Task: Where an image occurs, skip it and print the rest of the records verbatim.

Exercise data:

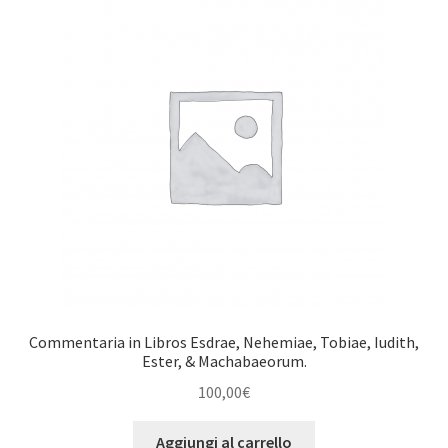
Commentaria in Libros Esdrae, Nehemiae, Tobiae, Iudith,
Ester, & Machabaeorum.
100,00
€
Aggiungi al carrello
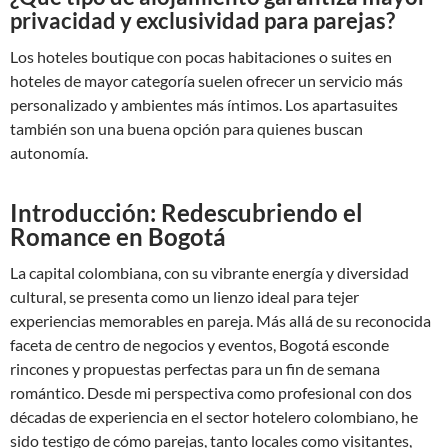
privacidad y exclusividad para parejas?
Los hoteles boutique con pocas habitaciones o suites en
hoteles de mayor categoría suelen ofrecer un servicio más
personalizado y ambientes más íntimos. Los apartasuites
también son una buena opción para quienes buscan
autonomía.
Introducción: Redescubriendo el
Romance en Bogotá
La capital colombiana, con su vibrante energía y diversidad
cultural, se presenta como un lienzo ideal para tejer
experiencias memorables en pareja. Más allá de su reconocida
faceta de centro de negocios y eventos, Bogotá esconde
rincones y propuestas perfectas para un fin de semana
romántico. Desde mi perspectiva como profesional con dos
décadas de experiencia en el sector hotelero colombiano, he
sido testigo de cómo parejas, tanto locales como visitantes,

Answer to this exercise:
Commentaria in Libros Esdrae, Nehemiae, Tobiae, Iudith,
Ester, & Machabaeorum.
100,00
€
Aggiungi al carrello
privacidad y exclusividad para parejas?
Los hoteles boutique con pocas habitaciones o suites en
hoteles de mayor categoría suelen ofrecer un servicio más
personalizado y ambientes más íntimos. Los apartasuites
también son una buena opción para quienes buscan
autonomía.
Introducción: Redescubriendo el
Romance en Bogotá
La capital colombiana, con su vibrante energía y diversidad
cultural, se presenta como un lienzo ideal para tejer
experiencias memorables en pareja. Más allá de su reconocida
faceta de centro de negocios y eventos, Bogotá esconde
rincones y propuestas perfectas para un fin de semana
romántico. Desde mi perspectiva como profesional con dos
décadas de experiencia en el sector hotelero colombiano, he
sido testigo de cómo parejas, tanto locales como visitantes,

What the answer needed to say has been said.